Saved entries:
^^^^^^^^^^^^^^^^
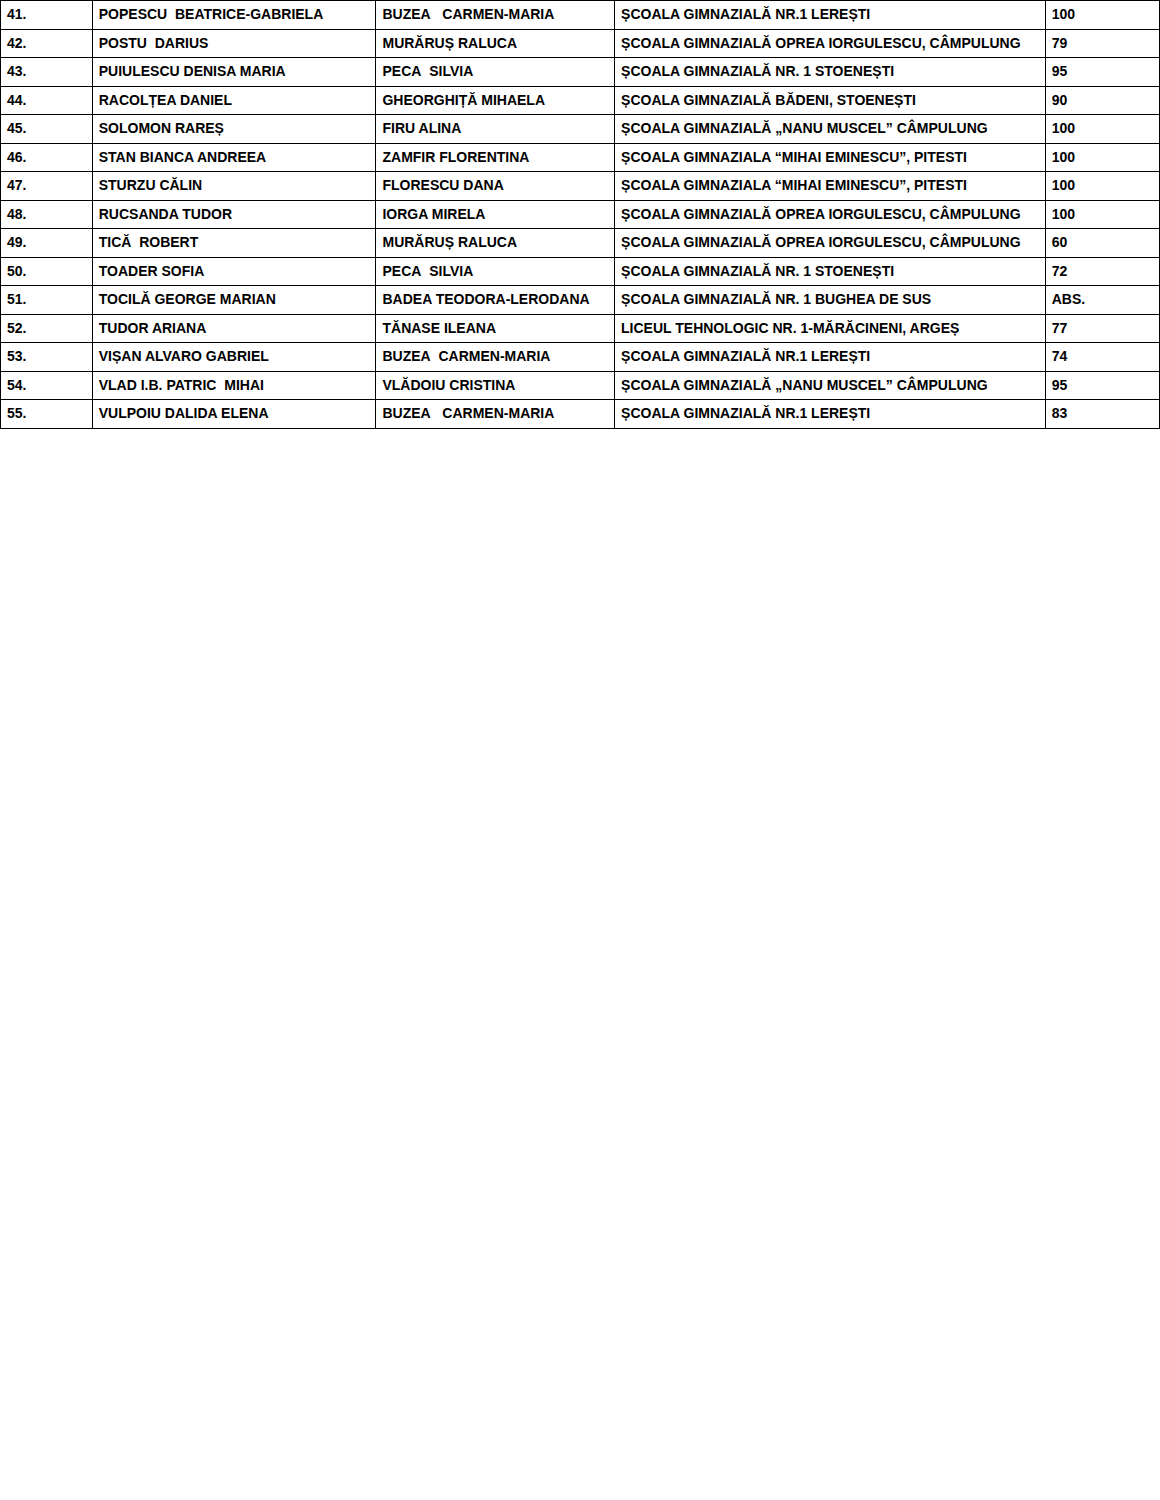| 41. | POPESCU BEATRICE-GABRIELA | BUZEA CARMEN-MARIA | ȘCOALA GIMNAZIALĂ NR.1 LEREȘTI | 100 |
| 42. | POSTU DARIUS | MURĂRUȘ RALUCA | ȘCOALA GIMNAZIALĂ OPREA IORGULESCU, CÂMPULUNG | 79 |
| 43. | PUIULESCU DENISA MARIA | PECA SILVIA | ȘCOALA GIMNAZIALĂ NR. 1 STOENEȘTI | 95 |
| 44. | RACOLȚEA DANIEL | GHEORGHIȚĂ MIHAELA | ȘCOALA GIMNAZIALĂ BĂDENI, STOENEȘTI | 90 |
| 45. | SOLOMON RAREȘ | FIRU ALINA | ȘCOALA GIMNAZIALĂ „NANU MUSCEL” CÂMPULUNG | 100 |
| 46. | STAN BIANCA ANDREEA | ZAMFIR FLORENTINA | ȘCOALA GIMNAZIALA “MIHAI EMINESCU”, PITESTI | 100 |
| 47. | STURZU CĂLIN | FLORESCU DANA | ȘCOALA GIMNAZIALA “MIHAI EMINESCU”, PITESTI | 100 |
| 48. | RUCSANDA TUDOR | IORGA MIRELA | ȘCOALA GIMNAZIALĂ OPREA IORGULESCU, CÂMPULUNG | 100 |
| 49. | TICĂ ROBERT | MURĂRUȘ RALUCA | ȘCOALA GIMNAZIALĂ OPREA IORGULESCU, CÂMPULUNG | 60 |
| 50. | TOADER SOFIA | PECA SILVIA | ȘCOALA GIMNAZIALĂ NR. 1 STOENEȘTI | 72 |
| 51. | TOCILĂ GEORGE MARIAN | BADEA TEODORA-LERODANA | ȘCOALA GIMNAZIALĂ NR. 1 BUGHEA DE SUS | ABS. |
| 52. | TUDOR ARIANA | TĂNASE ILEANA | LICEUL TEHNOLOGIC NR. 1-MĂRĂCINENI, ARGEȘ | 77 |
| 53. | VIȘAN ALVARO GABRIEL | BUZEA CARMEN-MARIA | ȘCOALA GIMNAZIALĂ NR.1 LEREȘTI | 74 |
| 54. | VLAD I.B. PATRIC MIHAI | VLĂDOIU CRISTINA | ȘCOALA GIMNAZIALĂ „NANU MUSCEL” CÂMPULUNG | 95 |
| 55. | VULPOIU DALIDA ELENA | BUZEA CARMEN-MARIA | ȘCOALA GIMNAZIALĂ NR.1 LEREȘTI | 83 |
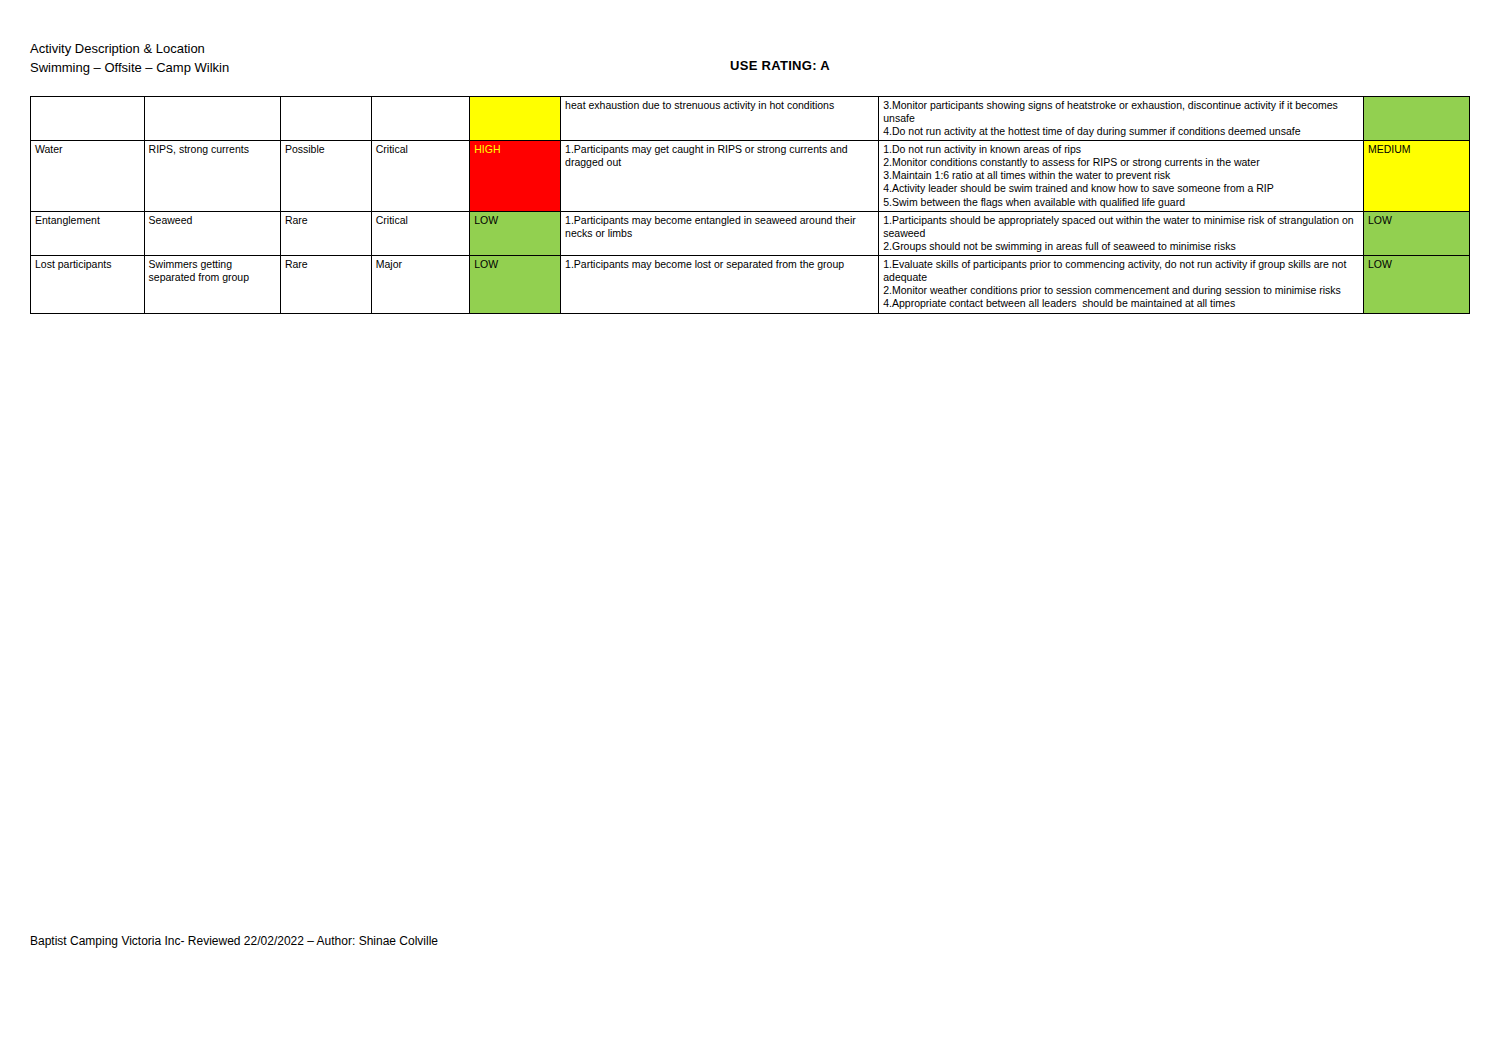Activity Description & Location
Swimming – Offsite – Camp Wilkin
USE RATING: A
| | | | | | heat exhaustion due to strenuous activity in hot conditions | 3.Monitor participants showing signs of heatstroke or exhaustion, discontinue activity if it becomes unsafe 4.Do not run activity at the hottest time of day during summer if conditions deemed unsafe | |
| Water | RIPS, strong currents | Possible | Critical | HIGH | 1.Participants may get caught in RIPS or strong currents and dragged out | 1.Do not run activity in known areas of rips 2.Monitor conditions constantly to assess for RIPS or strong currents in the water 3.Maintain 1:6 ratio at all times within the water to prevent risk 4.Activity leader should be swim trained and know how to save someone from a RIP 5.Swim between the flags when available with qualified life guard | MEDIUM |
| Entanglement | Seaweed | Rare | Critical | LOW | 1.Participants may become entangled in seaweed around their necks or limbs | 1.Participants should be appropriately spaced out within the water to minimise risk of strangulation on seaweed 2.Groups should not be swimming in areas full of seaweed to minimise risks | LOW |
| Lost participants | Swimmers getting separated from group | Rare | Major | LOW | 1.Participants may become lost or separated from the group | 1.Evaluate skills of participants prior to commencing activity, do not run activity if group skills are not adequate 2.Monitor weather conditions prior to session commencement and during session to minimise risks 4.Appropriate contact between all leaders should be maintained at all times | LOW |
Baptist Camping Victoria Inc- Reviewed 22/02/2022 – Author: Shinae Colville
^^^^^^^^^^^^^^^^
**Work item**.
Output nothing except an exact copy of the records above, with the images left out.

**Answer box**.
| 41. | POPESCU BEATRICE-GABRIELA | BUZEA CARMEN-MARIA | ȘCOALA GIMNAZIALĂ NR.1 LEREȘTI | 100 |
| 42. | POSTU DARIUS | MURĂRUȘ RALUCA | ȘCOALA GIMNAZIALĂ OPREA IORGULESCU, CÂMPULUNG | 79 |
| 43. | PUIULESCU DENISA MARIA | PECA SILVIA | ȘCOALA GIMNAZIALĂ NR. 1 STOENEȘTI | 95 |
| 44. | RACOLȚEA DANIEL | GHEORGHIȚĂ MIHAELA | ȘCOALA GIMNAZIALĂ BĂDENI, STOENEȘTI | 90 |
| 45. | SOLOMON RAREȘ | FIRU ALINA | ȘCOALA GIMNAZIALĂ „NANU MUSCEL” CÂMPULUNG | 100 |
| 46. | STAN BIANCA ANDREEA | ZAMFIR FLORENTINA | ȘCOALA GIMNAZIALA “MIHAI EMINESCU”, PITESTI | 100 |
| 47. | STURZU CĂLIN | FLORESCU DANA | ȘCOALA GIMNAZIALA “MIHAI EMINESCU”, PITESTI | 100 |
| 48. | RUCSANDA TUDOR | IORGA MIRELA | ȘCOALA GIMNAZIALĂ OPREA IORGULESCU, CÂMPULUNG | 100 |
| 49. | TICĂ ROBERT | MURĂRUȘ RALUCA | ȘCOALA GIMNAZIALĂ OPREA IORGULESCU, CÂMPULUNG | 60 |
| 50. | TOADER SOFIA | PECA SILVIA | ȘCOALA GIMNAZIALĂ NR. 1 STOENEȘTI | 72 |
| 51. | TOCILĂ GEORGE MARIAN | BADEA TEODORA-LERODANA | ȘCOALA GIMNAZIALĂ NR. 1 BUGHEA DE SUS | ABS. |
| 52. | TUDOR ARIANA | TĂNASE ILEANA | LICEUL TEHNOLOGIC NR. 1-MĂRĂCINENI, ARGEȘ | 77 |
| 53. | VIȘAN ALVARO GABRIEL | BUZEA CARMEN-MARIA | ȘCOALA GIMNAZIALĂ NR.1 LEREȘTI | 74 |
| 54. | VLAD I.B. PATRIC MIHAI | VLĂDOIU CRISTINA | ȘCOALA GIMNAZIALĂ „NANU MUSCEL” CÂMPULUNG | 95 |
| 55. | VULPOIU DALIDA ELENA | BUZEA CARMEN-MARIA | ȘCOALA GIMNAZIALĂ NR.1 LEREȘTI | 83 |
Activity Description & Location
Swimming – Offsite – Camp Wilkin
USE RATING: A
| | | | | | heat exhaustion due to strenuous activity in hot conditions | 3.Monitor participants showing signs of heatstroke or exhaustion, discontinue activity if it becomes unsafe 4.Do not run activity at the hottest time of day during summer if conditions deemed unsafe | |
| Water | RIPS, strong currents | Possible | Critical | HIGH | 1.Participants may get caught in RIPS or strong currents and dragged out | 1.Do not run activity in known areas of rips 2.Monitor conditions constantly to assess for RIPS or strong currents in the water 3.Maintain 1:6 ratio at all times within the water to prevent risk 4.Activity leader should be swim trained and know how to save someone from a RIP 5.Swim between the flags when available with qualified life guard | MEDIUM |
| Entanglement | Seaweed | Rare | Critical | LOW | 1.Participants may become entangled in seaweed around their necks or limbs | 1.Participants should be appropriately spaced out within the water to minimise risk of strangulation on seaweed 2.Groups should not be swimming in areas full of seaweed to minimise risks | LOW |
| Lost participants | Swimmers getting separated from group | Rare | Major | LOW | 1.Participants may become lost or separated from the group | 1.Evaluate skills of participants prior to commencing activity, do not run activity if group skills are not adequate 2.Monitor weather conditions prior to session commencement and during session to minimise risks 4.Appropriate contact between all leaders should be maintained at all times | LOW |
Baptist Camping Victoria Inc- Reviewed 22/02/2022 – Author: Shinae Colville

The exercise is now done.